These works are registered in the archives of the Calder Foundation, New York, under application number A17609.
Composed of four gouaches, the present lot demonstrates Alexander Calder's most iconic themes on paper. The red, blue, orange, yellow and black color palette in combination with his simple and graphic motifs of the circle, triangle and half-moon are Calder's most sophisticated and refined two dimensional themes. The four gouaches on paper that compose the present lot were cartoons a series of eight banners ranging from 18 to 28 feet in length commissioned by Jack Wolgin for the Centre Square in Philadelphia. Concurrently to their execution, Jack Wolgin, an enthusiastic contemporary art collector, also commissioned large scale public works for his development by Claes Oldenburg and Jean Dubuffet, both of which still stand in Philadelphia. The continued installation of these monumental works highlights the city's close relationship with prominent Post-War artists. The four cartoons of the present lot remained in his private collection until the 1990s
Alexander Calder's banners of 1975 are the artist's largest non-sculptural public works.
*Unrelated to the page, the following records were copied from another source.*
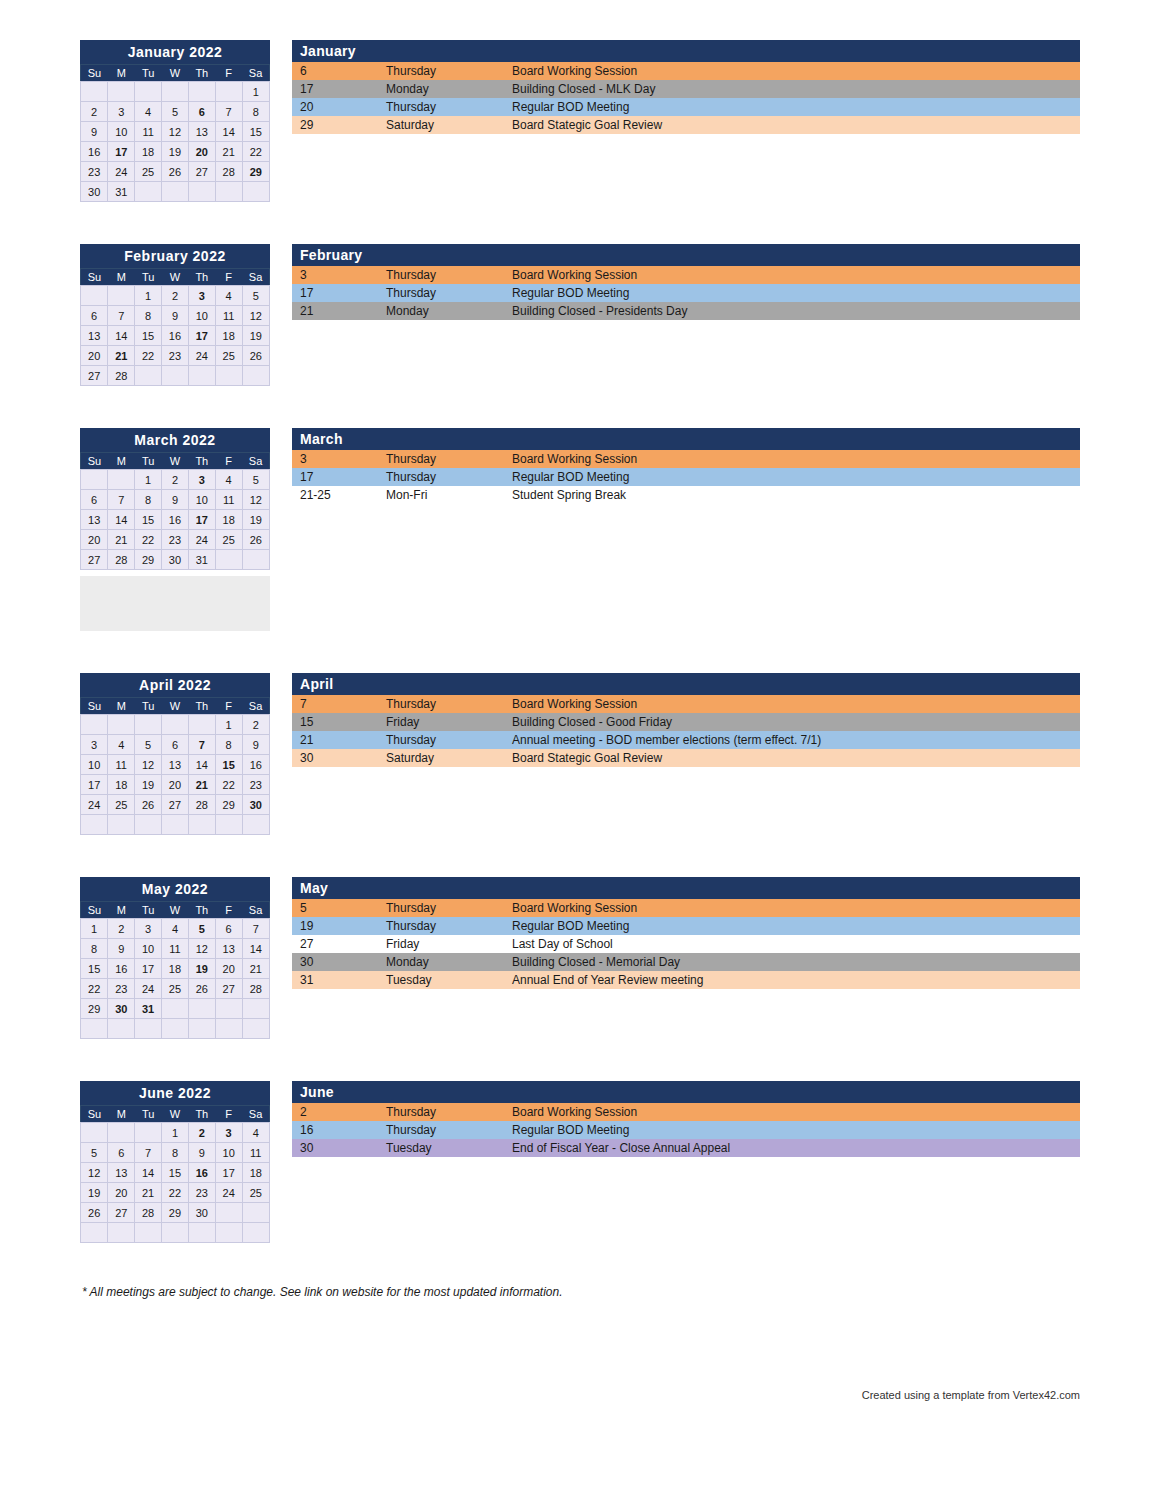January 2022
| Su | M | Tu | W | Th | F | Sa |
| --- | --- | --- | --- | --- | --- | --- |
| | | | | | | 1 |
| 2 | 3 | 4 | 5 | 6 | 7 | 8 |
| 9 | 10 | 11 | 12 | 13 | 14 | 15 |
| 16 | 17 | 18 | 19 | 20 | 21 | 22 |
| 23 | 24 | 25 | 26 | 27 | 28 | 29 |
| 30 | 31 | | | | | |
January
| 6 | Thursday | Board Working Session |
| 17 | Monday | Building Closed - MLK Day |
| 20 | Thursday | Regular BOD Meeting |
| 29 | Saturday | Board Stategic Goal Review |
February 2022
| Su | M | Tu | W | Th | F | Sa |
| --- | --- | --- | --- | --- | --- | --- |
| | | 1 | 2 | 3 | 4 | 5 |
| 6 | 7 | 8 | 9 | 10 | 11 | 12 |
| 13 | 14 | 15 | 16 | 17 | 18 | 19 |
| 20 | 21 | 22 | 23 | 24 | 25 | 26 |
| 27 | 28 | | | | | |
February
| 3 | Thursday | Board Working Session |
| 17 | Thursday | Regular BOD Meeting |
| 21 | Monday | Building Closed - Presidents Day |
March 2022
| Su | M | Tu | W | Th | F | Sa |
| --- | --- | --- | --- | --- | --- | --- |
| | | 1 | 2 | 3 | 4 | 5 |
| 6 | 7 | 8 | 9 | 10 | 11 | 12 |
| 13 | 14 | 15 | 16 | 17 | 18 | 19 |
| 20 | 21 | 22 | 23 | 24 | 25 | 26 |
| 27 | 28 | 29 | 30 | 31 | | |
March
| 3 | Thursday | Board Working Session |
| 17 | Thursday | Regular BOD Meeting |
| 21-25 | Mon-Fri | Student Spring Break |
April 2022
| Su | M | Tu | W | Th | F | Sa |
| --- | --- | --- | --- | --- | --- | --- |
| | | | | | 1 | 2 |
| 3 | 4 | 5 | 6 | 7 | 8 | 9 |
| 10 | 11 | 12 | 13 | 14 | 15 | 16 |
| 17 | 18 | 19 | 20 | 21 | 22 | 23 |
| 24 | 25 | 26 | 27 | 28 | 29 | 30 |
April
| 7 | Thursday | Board Working Session |
| 15 | Friday | Building Closed - Good Friday |
| 21 | Thursday | Annual meeting - BOD member elections (term effect. 7/1) |
| 30 | Saturday | Board Stategic Goal Review |
May 2022
| Su | M | Tu | W | Th | F | Sa |
| --- | --- | --- | --- | --- | --- | --- |
| 1 | 2 | 3 | 4 | 5 | 6 | 7 |
| 8 | 9 | 10 | 11 | 12 | 13 | 14 |
| 15 | 16 | 17 | 18 | 19 | 20 | 21 |
| 22 | 23 | 24 | 25 | 26 | 27 | 28 |
| 29 | 30 | 31 | | | | |
May
| 5 | Thursday | Board Working Session |
| 19 | Thursday | Regular BOD Meeting |
| 27 | Friday | Last Day of School |
| 30 | Monday | Building Closed - Memorial Day |
| 31 | Tuesday | Annual End of Year Review meeting |
June 2022
| Su | M | Tu | W | Th | F | Sa |
| --- | --- | --- | --- | --- | --- | --- |
| | | | 1 | 2 | 3 | 4 |
| 5 | 6 | 7 | 8 | 9 | 10 | 11 |
| 12 | 13 | 14 | 15 | 16 | 17 | 18 |
| 19 | 20 | 21 | 22 | 23 | 24 | 25 |
| 26 | 27 | 28 | 29 | 30 | | |
June
| 2 | Thursday | Board Working Session |
| 16 | Thursday | Regular BOD Meeting |
| 30 | Tuesday | End of Fiscal Year - Close Annual Appeal |
* All meetings are subject to change. See link on website for the most updated information.
Created using a template from Vertex42.com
Lost for over 20 years, the Alexander Calder banners were found and refitted in 2009 in the Philadelphia Free Library main lobby to much fanfare. Due to the size of the banners, only the four smallest were able to be incorporated into the space. The four cartoons of the present lot pull from Alexander Calder's exhaustive vocabulary of gouaches and reflect his favorite of those themes. The crescent moon panel in particular is directly reflected in the banner hanging in the frontal right area of the lobby of the Philadelphia Free Library and demonstrate how closely Calder drew from his gouaches in the designing and execution of the banners. The eight examples in Philadelphia are the only banners which the artist ever designed and are an important and lasting legacy of the artist in his hometown of Philadelphia.